Tuesday, 10 February 2015

Nailing the first Labour lie of the general election

Labour has kicked off its 2015 general election campaign with a lie that is so blatant that it has forced me out of my Christmas and New Year hiatus a month earlier than planned. The porkie basically states that a vote for the SNP in May's general election could leave the Tories in power. This is because, says a Labour spokesman: “It is a simple fact that the single biggest party gets to form the next government. The more seats the SNP get from Labour, the more likely it is the Tories will be the biggest party and David Cameron will get into government through the back door.”

In February 1974 the Tories won 297 seats to Labour's 301, but Ted Heath did not resign immediately, he tried to cobble together a coalition with the 14 member Liberal contingent. He was entitled to do that as sitting Prime Minister because it is not about which party is the largest, but about who can command a majority in the House of Commons.

That is why when Labour scored 258 seats to the Tory 306 in 2010, Gordon Brown still tried to hang on in the hope of a coalition with the Liberal-Democrats who had been returned with 57 seats. As with Heath a generation earlier, it was not possible, but nobody in 2010 claimed that Brown had to resign because he had fewer seats than Cameron. His resignation came about because he could not create a majority in the Commons which is not the same thing.

So why are Labour lying? The answer is obviously that they believe that we are so stupid north of the River Tweed that we will believe any old wank that they can come up with, such is the hatred of Toryism in Scotland.

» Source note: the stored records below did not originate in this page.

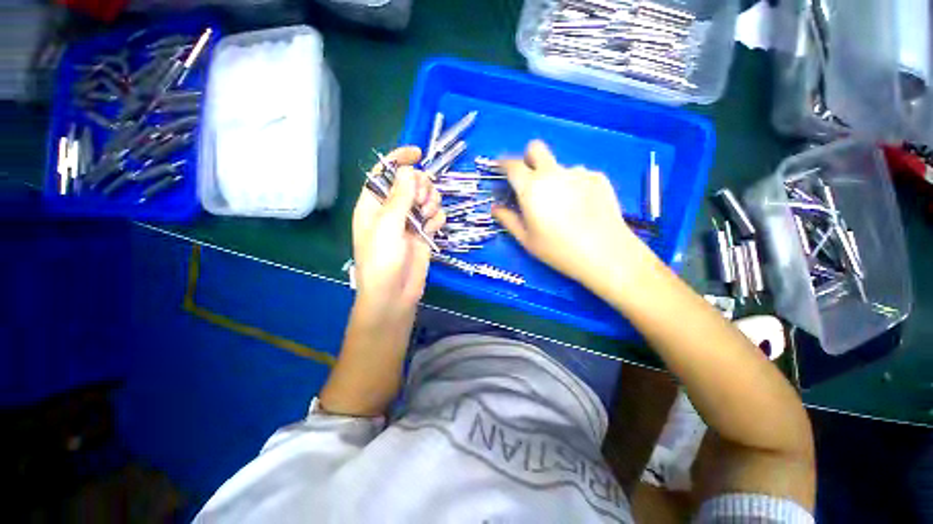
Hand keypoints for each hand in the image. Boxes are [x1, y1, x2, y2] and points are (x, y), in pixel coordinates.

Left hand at [352, 146, 444, 312]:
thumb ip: (399, 197)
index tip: (418, 153)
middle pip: (411, 183)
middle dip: (421, 186)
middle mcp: (392, 210)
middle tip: (422, 201)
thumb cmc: (382, 260)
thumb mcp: (387, 225)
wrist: (395, 294)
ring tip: (426, 217)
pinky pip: (435, 216)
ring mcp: (410, 222)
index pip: (384, 172)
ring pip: (426, 198)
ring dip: (431, 202)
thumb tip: (409, 171)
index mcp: (374, 204)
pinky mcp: (424, 234)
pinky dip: (437, 218)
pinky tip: (433, 229)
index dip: (399, 159)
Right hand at [492, 141, 648, 289]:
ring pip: (559, 165)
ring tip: (563, 204)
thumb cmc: (558, 250)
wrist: (605, 253)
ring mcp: (578, 172)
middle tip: (529, 179)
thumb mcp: (527, 239)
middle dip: (528, 158)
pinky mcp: (598, 177)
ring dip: (554, 177)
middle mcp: (553, 173)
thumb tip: (495, 208)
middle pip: (536, 148)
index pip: (512, 165)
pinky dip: (574, 185)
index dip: (503, 163)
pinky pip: (579, 175)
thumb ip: (508, 220)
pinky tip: (582, 206)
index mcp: (531, 187)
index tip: (500, 168)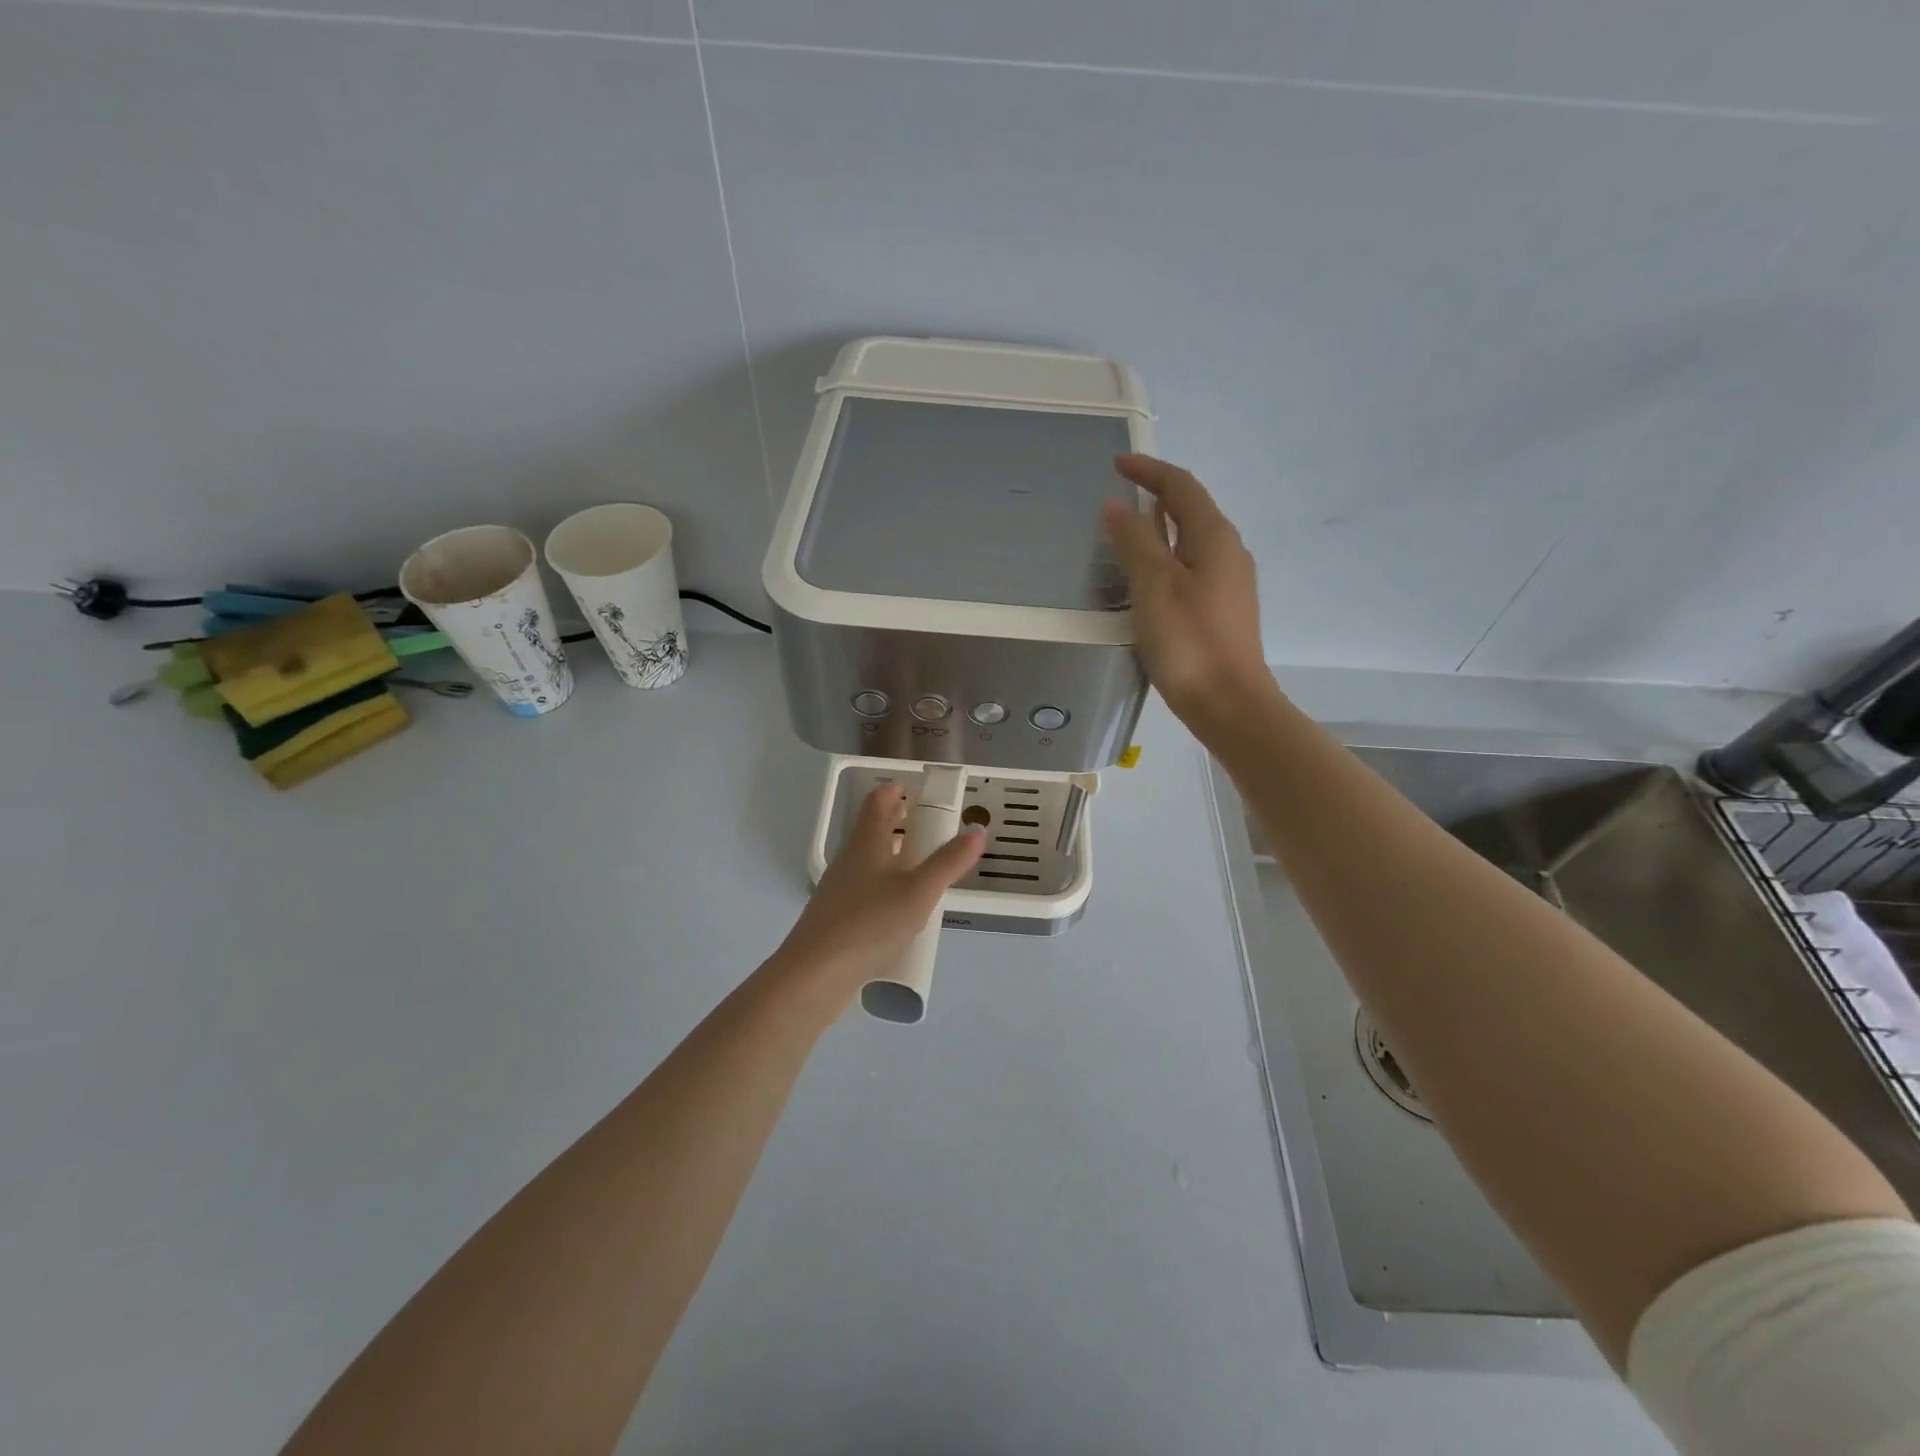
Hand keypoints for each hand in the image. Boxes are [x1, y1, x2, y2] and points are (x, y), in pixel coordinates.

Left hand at [766, 785, 983, 1009]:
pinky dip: (886, 888)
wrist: (814, 976)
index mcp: (866, 844)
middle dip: (900, 824)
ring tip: (924, 868)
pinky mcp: (836, 920)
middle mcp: (849, 861)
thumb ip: (949, 861)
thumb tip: (977, 829)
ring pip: (870, 863)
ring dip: (895, 858)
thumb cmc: (870, 923)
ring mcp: (839, 891)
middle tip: (931, 827)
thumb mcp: (919, 892)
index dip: (896, 791)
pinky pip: (866, 892)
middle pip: (873, 831)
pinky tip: (902, 910)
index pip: (877, 802)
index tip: (918, 791)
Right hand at [1102, 454, 1271, 727]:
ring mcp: (1229, 582)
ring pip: (1192, 540)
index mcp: (1214, 538)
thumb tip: (1118, 506)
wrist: (1229, 703)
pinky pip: (1193, 567)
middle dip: (1157, 497)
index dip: (1149, 471)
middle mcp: (1228, 552)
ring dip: (1161, 528)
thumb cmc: (1188, 642)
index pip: (1182, 487)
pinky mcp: (1223, 609)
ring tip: (1128, 534)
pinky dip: (1168, 558)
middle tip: (1120, 498)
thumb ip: (1135, 542)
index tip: (1117, 465)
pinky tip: (1148, 578)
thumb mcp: (1153, 586)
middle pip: (1192, 510)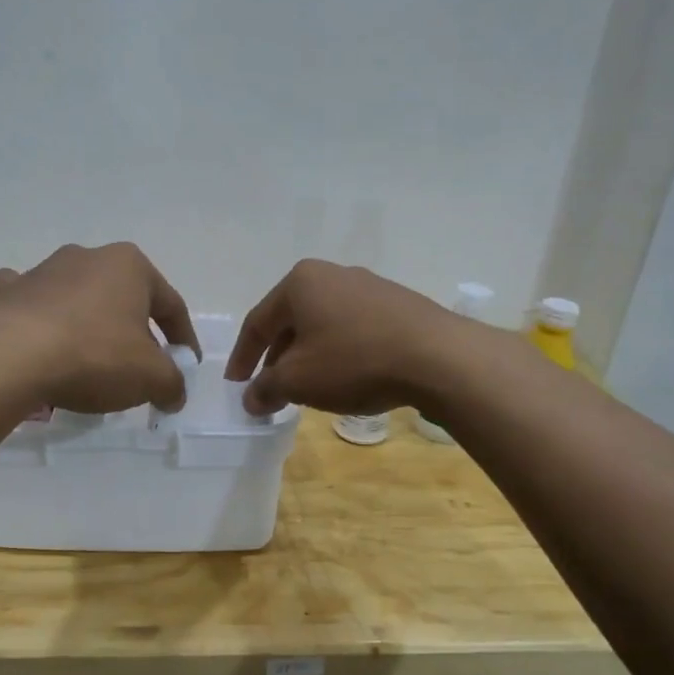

If Labour can take its Scottish fiefdoms for granted then it can pander for the votes of the South English middle class scrote element and then form a majority government.

In other words, the people who have suffered the most during that past thirty-odd years will get nothing other than a few table scraps, because Labour will have to keep pandering to the scrotes for fear that they will desert back to the Tories at the following election.

On the other hand, the SNP have already set out their stall for a deal with Labour and none of the items on offer are anything that a traditional Labour man can oppose. End the war on claimants, abolish some of the more loathsome Tory acts such as the bedroom tax, stop the near constant wars against the Islamic world, abolish Trident.

If Labour wants to get its collective snout into the public trough then we should at least ensure that we get something for ourselves out of the deal. A vote lent to the SNP might just ensure that an incoming Labour government has to remember that it isn't just Tristram and Samantha who can dump them: so can Billy and Mary.